## Problem to work on
For each line below, check for the word "EMITT", then state how many lines contain it, with no other output.

## Dataset entries
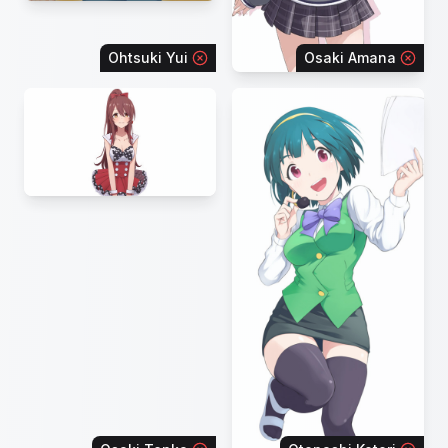
Ohtsuki Yui
Osaki Amana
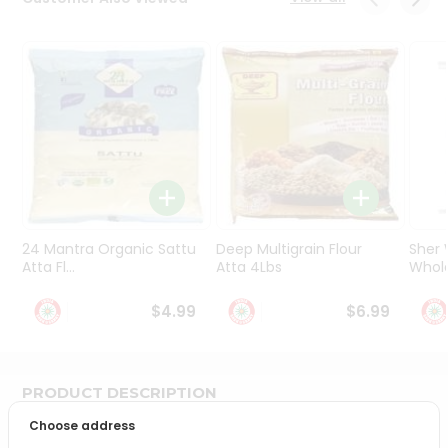
Programs
&
Features
Quicklly
Pass
Brand
Ambassador
Student
Ambassador
Be
24 Mantra Organic Sattu
Deep Multigrain Flour
Sher
a
Atta Fl...
Atta 4Lbs
Whole
Hero
Refer
$4.99
$6.99
a
Friend
PRODUCT DESCRIPTION
Account
Choose address
&
Bring home the appetizing piquancy of South Asian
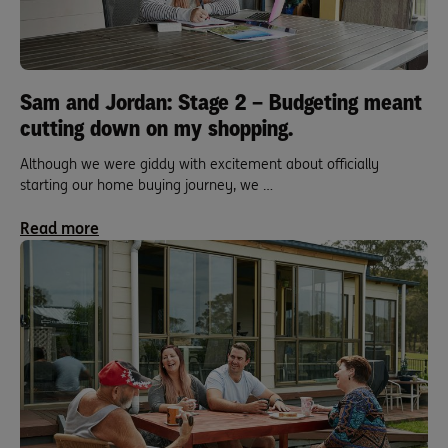
Sam and Jordan: Stage 2 – Budgeting meant
cutting down on my shopping.
Although we were giddy with excitement about officially
starting our home buying journey, we …
Read more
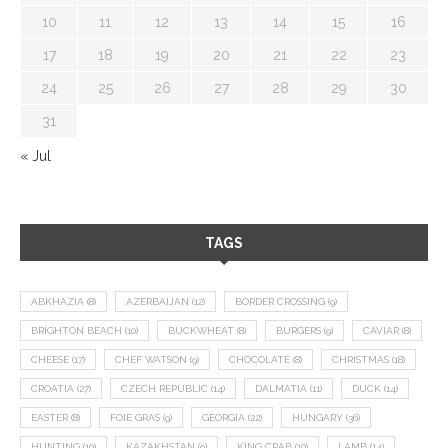
10
11
12
13
14
15
16
17
18
19
20
21
22
23
24
25
26
27
28
29
30
31
« Jul
TAGS
ABKHAZIA
(8)
AZERBAIJAN
(12)
BORDER CROSSING
(9)
BRIGHTON BEACH
(10)
BUCKWHEAT
(8)
BURGERS
(9)
CAVIAR
(8)
CHEESE
(17)
CHEF WATSON
(9)
CHOCOLATE
(8)
CHRISTMAS
(18)
CROATIA
(27)
CZECH REPUBLIC
(14)
DALMATIA
(11)
DUCK
(14)
EASTER
(8)
FOIE GRAS
(9)
GEORGIA
(22)
HUNGARY
(36)
HUNTING
(10)
KAZAKHSTAN
(9)
KING CRAB
(10)
LAMB
(14)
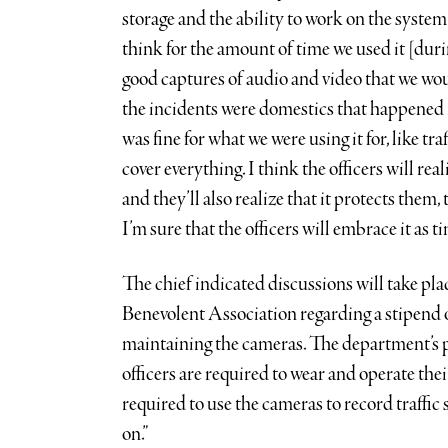
storage and the ability to work on the system 
think for the amount of time we used it [dur
good captures of audio and video that we wou
the incidents were domestics that happened 
was fine for what we were using it for, like t
cover everything. I think the officers will rea
and they’ll also realize that it protects them,
I’m sure that the officers will embrace it as t
The chief indicated discussions will take pl
Benevolent Association regarding a stipend o
maintaining the cameras. The department’s p
officers are required to wear and operate thei
required to use the cameras to record traffic s
on.”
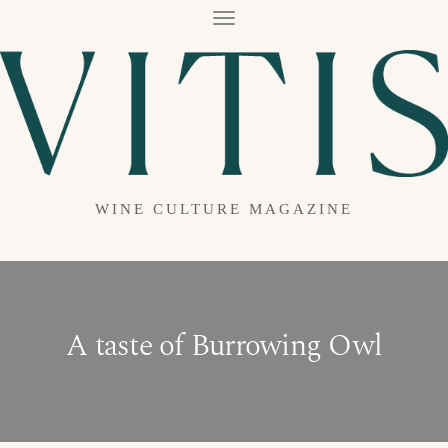
T
O
G
G
L
E
N
A
V
I
G
A
WINE CULTURE MAGAZINE
T
I
O
N
A taste of Burrowing Owl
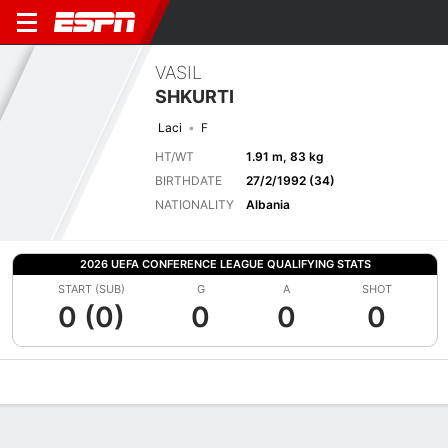
VASIL
SHKURTI
Laci
F
HT/WT
1.91 m, 83 kg
BIRTHDATE
27/2/1992 (34)
NATIONALITY
Albania
2026 UEFA CONFERENCE LEAGUE QUALIFYING STATS
START (SUB)
G
A
SHOT
0 (0)
0
0
0
Overview
Bio
News
Matches
Stats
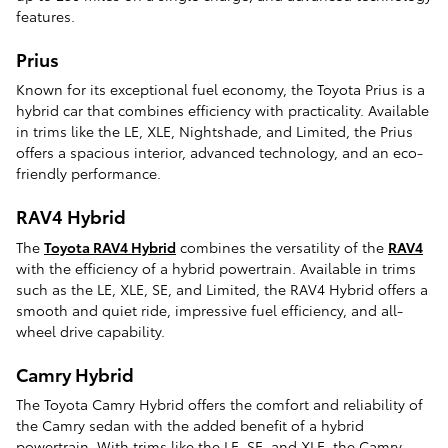
features.
Prius
Known for its exceptional fuel economy, the Toyota Prius is a
hybrid car that combines efficiency with practicality. Available
in trims like the LE, XLE, Nightshade, and Limited, the Prius
offers a spacious interior, advanced technology, and an eco-
friendly performance.
RAV4 Hybrid
The
Toyota RAV4 Hybrid
combines the versatility of the
RAV4
with the efficiency of a hybrid powertrain. Available in trims
such as the LE, XLE, SE, and Limited, the RAV4 Hybrid offers a
smooth and quiet ride, impressive fuel efficiency, and all-
wheel drive capability.
Camry Hybrid
The Toyota Camry Hybrid offers the comfort and reliability of
the Camry sedan with the added benefit of a hybrid
powertrain. With trims like the LE, SE, and XLE, the Camry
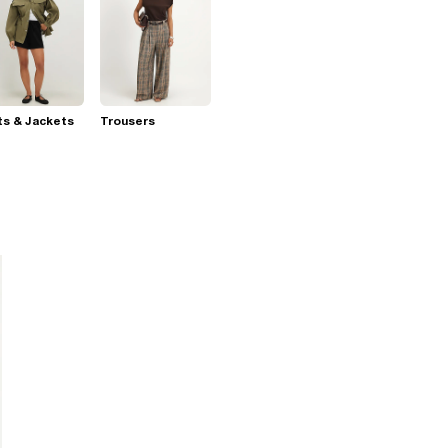
s & Jackets
Trousers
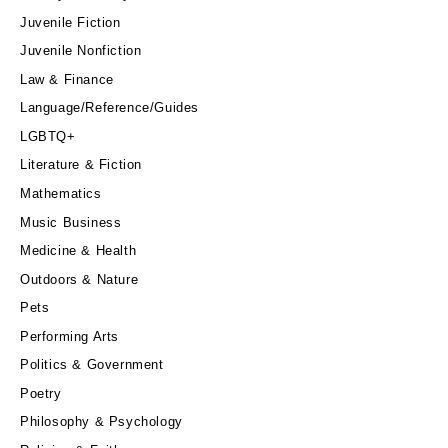
Juvenile Fiction
Juvenile Nonfiction
Law & Finance
Language/Reference/Guides
LGBTQ+
Literature & Fiction
Mathematics
Music Business
Medicine & Health
Outdoors & Nature
Pets
Performing Arts
Politics & Government
Poetry
Philosophy & Psychology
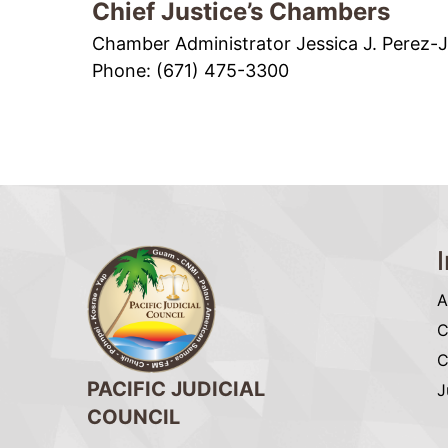
Chief Justice’s Chambers
Chamber Administrator Jessica J. Perez-
Phone: (671) 475-3300
A
C
C
PACIFIC JUDICIAL
J
COUNCIL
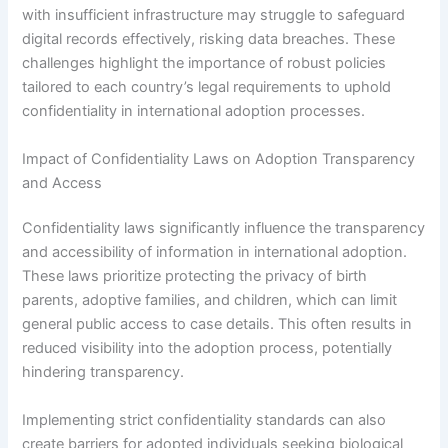
with insufficient infrastructure may struggle to safeguard
digital records effectively, risking data breaches. These
challenges highlight the importance of robust policies
tailored to each country’s legal requirements to uphold
confidentiality in international adoption processes.
Impact of Confidentiality Laws on Adoption Transparency
and Access
Confidentiality laws significantly influence the transparency
and accessibility of information in international adoption.
These laws prioritize protecting the privacy of birth
parents, adoptive families, and children, which can limit
general public access to case details. This often results in
reduced visibility into the adoption process, potentially
hindering transparency.
Implementing strict confidentiality standards can also
create barriers for adopted individuals seeking biological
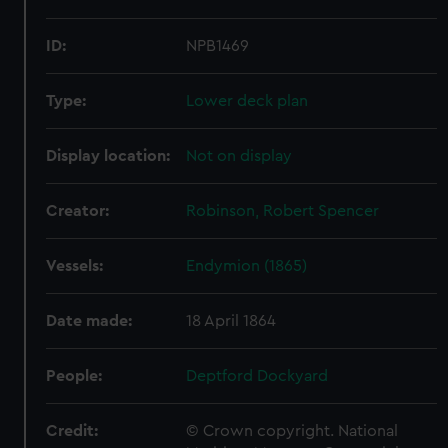
ID:
NPB1469
Type:
Lower deck plan
Display location:
Not on display
Creator:
Robinson, Robert Spencer
Vessels:
Endymion (1865)
Date made:
18 April 1864
People:
Deptford Dockyard
Credit:
© Crown copyright. National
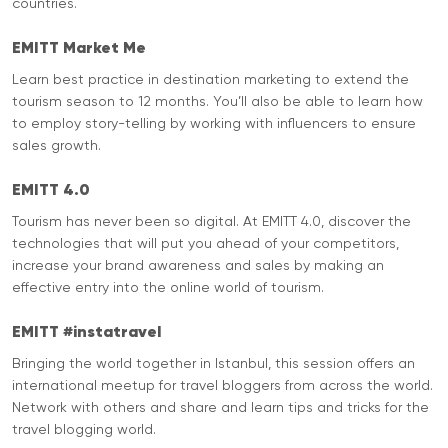
countries.
EMITT Market Me
Learn best practice in destination marketing to extend the
tourism season to 12 months. You’ll also be able to learn how
to employ story-telling by working with influencers to ensure
sales growth.
EMITT 4.0
Tourism has never been so digital. At EMITT 4.0, discover the
technologies that will put you ahead of your competitors,
increase your brand awareness and sales by making an
effective entry into the online world of tourism.
EMITT #instatravel
Bringing the world together in Istanbul, this session offers an
international meetup for travel bloggers from across the world.
Network with others and share and learn tips and tricks for the
travel blogging world.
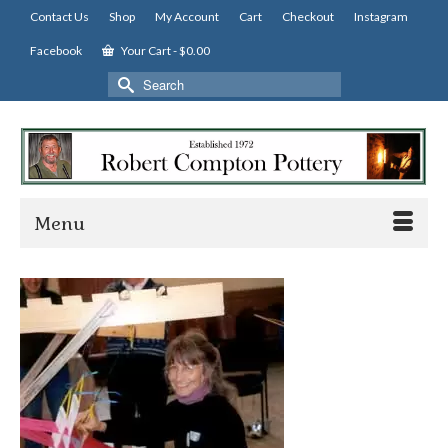
Contact Us
Shop
My Account
Cart
Checkout
Instagram
Facebook
Your Cart
-
$
0.00
Search
for:
Menu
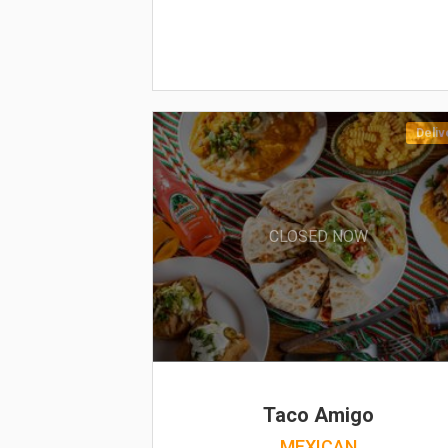
Deliv
CLOSED NOW
Taco Amigo
MEXICAN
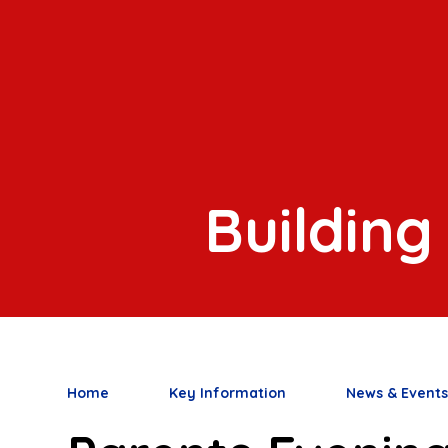
Building
Home
Key Information
News & Event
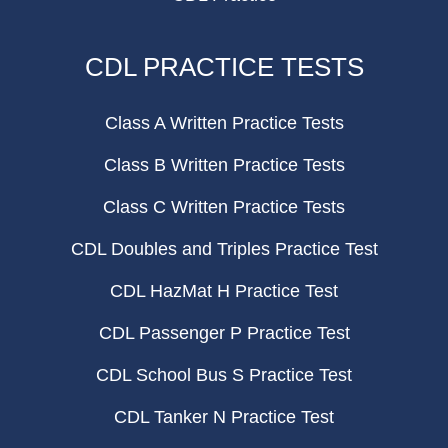
CDL PRACTICE TESTS
Class A Written Practice Tests
Class B Written Practice Tests
Class C Written Practice Tests
CDL Doubles and Triples Practice Test
CDL HazMat H Practice Test
CDL Passenger P Practice Test
CDL School Bus S Practice Test
CDL Tanker N Practice Test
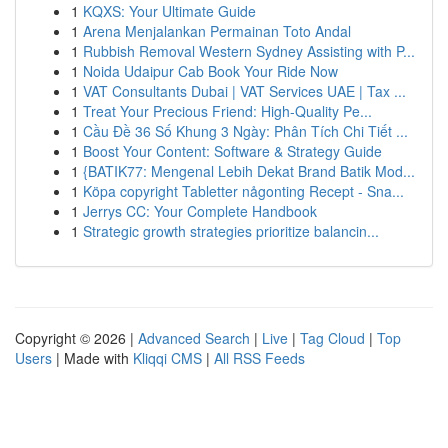
1
KQXS: Your Ultimate Guide
1
Arena Menjalankan Permainan Toto Andal
1
Rubbish Removal Western Sydney Assisting with P...
1
Noida Udaipur Cab Book Your Ride Now
1
VAT Consultants Dubai | VAT Services UAE | Tax ...
1
Treat Your Precious Friend: High-Quality Pe...
1
Cầu Đề 36 Số Khung 3 Ngày: Phân Tích Chi Tiết ...
1
Boost Your Content: Software & Strategy Guide
1
{BATIK77: Mengenal Lebih Dekat Brand Batik Mod...
1
Köpa copyright Tabletter någonting Recept - Sna...
1
Jerrys CC: Your Complete Handbook
1
Strategic growth strategies prioritize balancin...
Copyright © 2026 |
Advanced Search
|
Live
|
Tag Cloud
|
Top
Users
| Made with
Kliqqi CMS
|
All RSS Feeds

## Response to the task
4